[Dataset excerpts]
▶
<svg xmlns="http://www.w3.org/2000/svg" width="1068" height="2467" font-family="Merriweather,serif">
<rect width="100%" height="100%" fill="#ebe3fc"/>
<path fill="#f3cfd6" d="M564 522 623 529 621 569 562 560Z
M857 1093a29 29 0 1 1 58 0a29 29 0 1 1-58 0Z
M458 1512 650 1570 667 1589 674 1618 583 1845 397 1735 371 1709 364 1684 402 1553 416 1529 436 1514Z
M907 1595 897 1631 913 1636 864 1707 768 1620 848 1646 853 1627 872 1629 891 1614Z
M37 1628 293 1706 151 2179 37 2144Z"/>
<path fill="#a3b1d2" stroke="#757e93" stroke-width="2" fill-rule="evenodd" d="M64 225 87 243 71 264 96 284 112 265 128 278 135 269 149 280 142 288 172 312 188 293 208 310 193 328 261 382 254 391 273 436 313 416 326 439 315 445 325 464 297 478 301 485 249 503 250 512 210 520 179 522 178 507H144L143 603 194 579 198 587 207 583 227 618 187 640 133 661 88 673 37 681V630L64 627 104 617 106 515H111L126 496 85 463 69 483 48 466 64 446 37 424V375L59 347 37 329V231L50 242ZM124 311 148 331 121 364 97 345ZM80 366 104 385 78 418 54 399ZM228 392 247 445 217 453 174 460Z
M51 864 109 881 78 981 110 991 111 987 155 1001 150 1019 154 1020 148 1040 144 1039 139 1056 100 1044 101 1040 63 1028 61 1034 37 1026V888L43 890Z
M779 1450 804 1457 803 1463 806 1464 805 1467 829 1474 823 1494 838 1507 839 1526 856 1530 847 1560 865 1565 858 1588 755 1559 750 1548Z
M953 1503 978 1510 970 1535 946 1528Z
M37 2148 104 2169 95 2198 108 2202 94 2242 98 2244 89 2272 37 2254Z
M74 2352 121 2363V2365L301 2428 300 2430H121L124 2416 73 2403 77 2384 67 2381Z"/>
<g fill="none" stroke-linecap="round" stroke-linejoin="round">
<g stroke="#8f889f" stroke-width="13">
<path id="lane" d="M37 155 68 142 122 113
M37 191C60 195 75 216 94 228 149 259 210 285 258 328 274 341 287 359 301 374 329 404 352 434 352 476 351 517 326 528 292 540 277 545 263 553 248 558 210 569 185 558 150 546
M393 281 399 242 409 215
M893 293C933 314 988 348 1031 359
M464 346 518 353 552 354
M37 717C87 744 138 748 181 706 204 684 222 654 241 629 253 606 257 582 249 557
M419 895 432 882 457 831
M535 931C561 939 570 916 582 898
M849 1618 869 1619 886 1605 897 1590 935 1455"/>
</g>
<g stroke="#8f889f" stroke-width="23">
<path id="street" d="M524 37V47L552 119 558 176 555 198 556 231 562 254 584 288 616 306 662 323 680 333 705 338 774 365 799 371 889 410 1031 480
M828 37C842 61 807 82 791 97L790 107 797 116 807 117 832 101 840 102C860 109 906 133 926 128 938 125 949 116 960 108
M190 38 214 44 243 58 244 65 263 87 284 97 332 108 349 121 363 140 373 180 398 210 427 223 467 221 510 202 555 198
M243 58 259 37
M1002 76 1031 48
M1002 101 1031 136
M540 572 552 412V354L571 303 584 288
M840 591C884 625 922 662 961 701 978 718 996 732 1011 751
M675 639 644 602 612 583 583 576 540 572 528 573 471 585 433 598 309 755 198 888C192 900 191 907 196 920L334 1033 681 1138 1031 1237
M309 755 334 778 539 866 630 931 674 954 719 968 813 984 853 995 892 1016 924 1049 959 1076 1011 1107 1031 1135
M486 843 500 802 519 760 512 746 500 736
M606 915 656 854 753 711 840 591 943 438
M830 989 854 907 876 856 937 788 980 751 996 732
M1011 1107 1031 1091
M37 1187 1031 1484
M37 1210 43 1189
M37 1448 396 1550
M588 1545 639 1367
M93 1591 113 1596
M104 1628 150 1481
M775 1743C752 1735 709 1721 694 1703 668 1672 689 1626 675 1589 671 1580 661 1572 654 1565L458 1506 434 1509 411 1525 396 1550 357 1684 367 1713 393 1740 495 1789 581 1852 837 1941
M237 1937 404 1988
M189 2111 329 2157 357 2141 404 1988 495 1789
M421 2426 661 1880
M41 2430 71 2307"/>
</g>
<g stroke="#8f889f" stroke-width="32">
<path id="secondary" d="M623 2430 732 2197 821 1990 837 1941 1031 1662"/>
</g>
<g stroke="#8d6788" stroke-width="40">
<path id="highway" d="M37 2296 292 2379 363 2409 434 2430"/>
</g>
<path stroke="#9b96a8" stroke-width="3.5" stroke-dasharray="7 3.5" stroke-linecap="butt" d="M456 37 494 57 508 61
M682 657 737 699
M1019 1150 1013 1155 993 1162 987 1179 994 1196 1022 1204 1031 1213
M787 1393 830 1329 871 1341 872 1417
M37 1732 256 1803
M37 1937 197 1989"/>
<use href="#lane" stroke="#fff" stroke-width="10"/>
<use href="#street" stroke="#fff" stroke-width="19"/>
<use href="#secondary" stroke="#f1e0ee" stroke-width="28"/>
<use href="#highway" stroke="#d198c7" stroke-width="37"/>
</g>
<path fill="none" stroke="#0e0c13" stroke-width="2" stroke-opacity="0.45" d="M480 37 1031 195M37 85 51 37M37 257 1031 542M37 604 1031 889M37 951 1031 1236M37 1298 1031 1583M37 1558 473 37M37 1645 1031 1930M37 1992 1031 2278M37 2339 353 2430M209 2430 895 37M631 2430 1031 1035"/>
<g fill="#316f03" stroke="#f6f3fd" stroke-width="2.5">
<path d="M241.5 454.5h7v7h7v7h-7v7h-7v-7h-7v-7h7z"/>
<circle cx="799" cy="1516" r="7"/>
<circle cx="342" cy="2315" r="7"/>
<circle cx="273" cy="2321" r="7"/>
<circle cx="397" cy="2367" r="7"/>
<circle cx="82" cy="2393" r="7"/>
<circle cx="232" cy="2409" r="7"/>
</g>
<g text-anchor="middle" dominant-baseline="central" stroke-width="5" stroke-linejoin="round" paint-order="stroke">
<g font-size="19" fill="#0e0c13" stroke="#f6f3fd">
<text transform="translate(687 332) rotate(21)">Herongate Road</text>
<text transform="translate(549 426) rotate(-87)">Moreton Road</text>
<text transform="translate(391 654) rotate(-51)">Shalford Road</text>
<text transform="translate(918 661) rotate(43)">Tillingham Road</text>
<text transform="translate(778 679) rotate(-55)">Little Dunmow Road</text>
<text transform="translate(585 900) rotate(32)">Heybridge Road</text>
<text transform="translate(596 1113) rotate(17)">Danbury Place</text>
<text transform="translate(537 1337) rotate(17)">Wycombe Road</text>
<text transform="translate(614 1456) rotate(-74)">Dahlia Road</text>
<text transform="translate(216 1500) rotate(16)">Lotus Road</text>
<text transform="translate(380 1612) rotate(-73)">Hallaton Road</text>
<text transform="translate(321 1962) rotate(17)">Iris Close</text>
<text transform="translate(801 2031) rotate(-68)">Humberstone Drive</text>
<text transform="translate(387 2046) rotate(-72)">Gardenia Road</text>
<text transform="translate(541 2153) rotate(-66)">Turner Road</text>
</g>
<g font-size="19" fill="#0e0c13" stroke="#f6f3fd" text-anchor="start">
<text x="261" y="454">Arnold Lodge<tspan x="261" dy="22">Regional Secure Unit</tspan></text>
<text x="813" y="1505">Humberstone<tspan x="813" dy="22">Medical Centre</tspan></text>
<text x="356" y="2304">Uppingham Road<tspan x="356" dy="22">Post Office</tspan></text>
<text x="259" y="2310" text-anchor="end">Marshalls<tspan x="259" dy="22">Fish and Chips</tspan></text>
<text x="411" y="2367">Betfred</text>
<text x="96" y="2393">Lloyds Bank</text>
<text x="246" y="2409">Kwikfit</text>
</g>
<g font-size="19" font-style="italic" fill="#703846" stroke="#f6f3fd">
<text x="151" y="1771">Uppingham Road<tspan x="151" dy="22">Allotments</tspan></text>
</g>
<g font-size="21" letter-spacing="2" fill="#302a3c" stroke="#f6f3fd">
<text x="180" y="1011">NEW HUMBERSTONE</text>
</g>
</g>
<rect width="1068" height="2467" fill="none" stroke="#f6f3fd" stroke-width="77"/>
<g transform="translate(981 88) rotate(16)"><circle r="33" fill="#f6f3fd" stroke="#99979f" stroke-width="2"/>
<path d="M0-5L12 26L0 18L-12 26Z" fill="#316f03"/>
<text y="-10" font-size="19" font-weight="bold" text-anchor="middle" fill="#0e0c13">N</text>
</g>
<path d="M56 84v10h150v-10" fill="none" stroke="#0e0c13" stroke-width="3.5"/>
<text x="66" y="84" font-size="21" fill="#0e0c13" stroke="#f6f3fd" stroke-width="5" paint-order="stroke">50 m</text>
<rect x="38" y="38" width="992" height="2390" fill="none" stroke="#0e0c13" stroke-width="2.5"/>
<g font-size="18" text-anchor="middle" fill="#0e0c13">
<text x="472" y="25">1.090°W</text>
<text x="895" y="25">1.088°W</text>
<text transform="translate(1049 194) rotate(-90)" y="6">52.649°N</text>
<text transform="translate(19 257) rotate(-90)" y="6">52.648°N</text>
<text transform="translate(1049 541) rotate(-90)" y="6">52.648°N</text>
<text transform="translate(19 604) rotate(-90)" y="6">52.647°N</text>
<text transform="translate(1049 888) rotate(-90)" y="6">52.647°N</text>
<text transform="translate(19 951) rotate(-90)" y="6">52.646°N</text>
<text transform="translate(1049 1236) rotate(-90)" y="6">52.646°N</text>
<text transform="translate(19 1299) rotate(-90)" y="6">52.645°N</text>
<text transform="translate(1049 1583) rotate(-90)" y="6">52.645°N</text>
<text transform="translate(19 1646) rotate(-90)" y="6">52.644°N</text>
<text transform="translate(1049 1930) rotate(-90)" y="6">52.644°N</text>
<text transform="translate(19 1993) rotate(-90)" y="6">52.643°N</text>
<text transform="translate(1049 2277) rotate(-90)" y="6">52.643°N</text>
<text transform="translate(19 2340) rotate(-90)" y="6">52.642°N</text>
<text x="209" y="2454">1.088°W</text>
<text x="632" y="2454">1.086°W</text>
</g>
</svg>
◀
Word for word, restate the lines above from the line containing "M37 1628 293" through the line containing "M535 931C561 939 570 916 582 898", with both included and nothing else.

ANSWER FOR THIS EXERCISE:
M37 1628 293 1706 151 2179 37 2144Z"/>
<path fill="#a3b1d2" stroke="#757e93" stroke-width="2" fill-rule="evenodd" d="M64 225 87 243 71 264 96 284 112 265 128 278 135 269 149 280 142 288 172 312 188 293 208 310 193 328 261 382 254 391 273 436 313 416 326 439 315 445 325 464 297 478 301 485 249 503 250 512 210 520 179 522 178 507H144L143 603 194 579 198 587 207 583 227 618 187 640 133 661 88 673 37 681V630L64 627 104 617 106 515H111L126 496 85 463 69 483 48 466 64 446 37 424V375L59 347 37 329V231L50 242ZM124 311 148 331 121 364 97 345ZM80 366 104 385 78 418 54 399ZM228 392 247 445 217 453 174 460Z
M51 864 109 881 78 981 110 991 111 987 155 1001 150 1019 154 1020 148 1040 144 1039 139 1056 100 1044 101 1040 63 1028 61 1034 37 1026V888L43 890Z
M779 1450 804 1457 803 1463 806 1464 805 1467 829 1474 823 1494 838 1507 839 1526 856 1530 847 1560 865 1565 858 1588 755 1559 750 1548Z
M953 1503 978 1510 970 1535 946 1528Z
M37 2148 104 2169 95 2198 108 2202 94 2242 98 2244 89 2272 37 2254Z
M74 2352 121 2363V2365L301 2428 300 2430H121L124 2416 73 2403 77 2384 67 2381Z"/>
<g fill="none" stroke-linecap="round" stroke-linejoin="round">
<g stroke="#8f889f" stroke-width="13">
<path id="lane" d="M37 155 68 142 122 113
M37 191C60 195 75 216 94 228 149 259 210 285 258 328 274 341 287 359 301 374 329 404 352 434 352 476 351 517 326 528 292 540 277 545 263 553 248 558 210 569 185 558 150 546
M393 281 399 242 409 215
M893 293C933 314 988 348 1031 359
M464 346 518 353 552 354
M37 717C87 744 138 748 181 706 204 684 222 654 241 629 253 606 257 582 249 557
M419 895 432 882 457 831
M535 931C561 939 570 916 582 898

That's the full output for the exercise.